- WORK TASK -
Please print, word for word, every line from the one that contains "xnor ins2xnor(f, e, c) ;" through the last line of the records, and nothing else.

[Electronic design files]
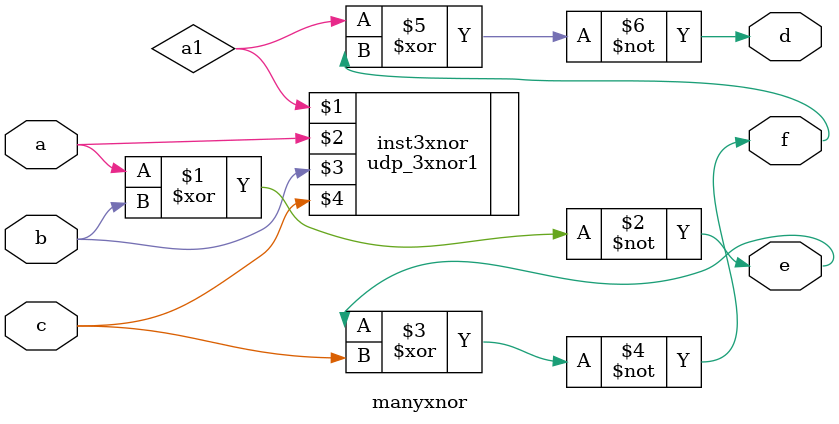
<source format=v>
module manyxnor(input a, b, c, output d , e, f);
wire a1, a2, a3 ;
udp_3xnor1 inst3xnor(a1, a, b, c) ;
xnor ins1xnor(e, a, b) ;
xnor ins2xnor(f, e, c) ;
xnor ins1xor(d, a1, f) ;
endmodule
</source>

- OUTPUT FOR THIS EXERCISE -
xnor ins2xnor(f, e, c) ;
xnor ins1xor(d, a1, f) ;
endmodule
</source>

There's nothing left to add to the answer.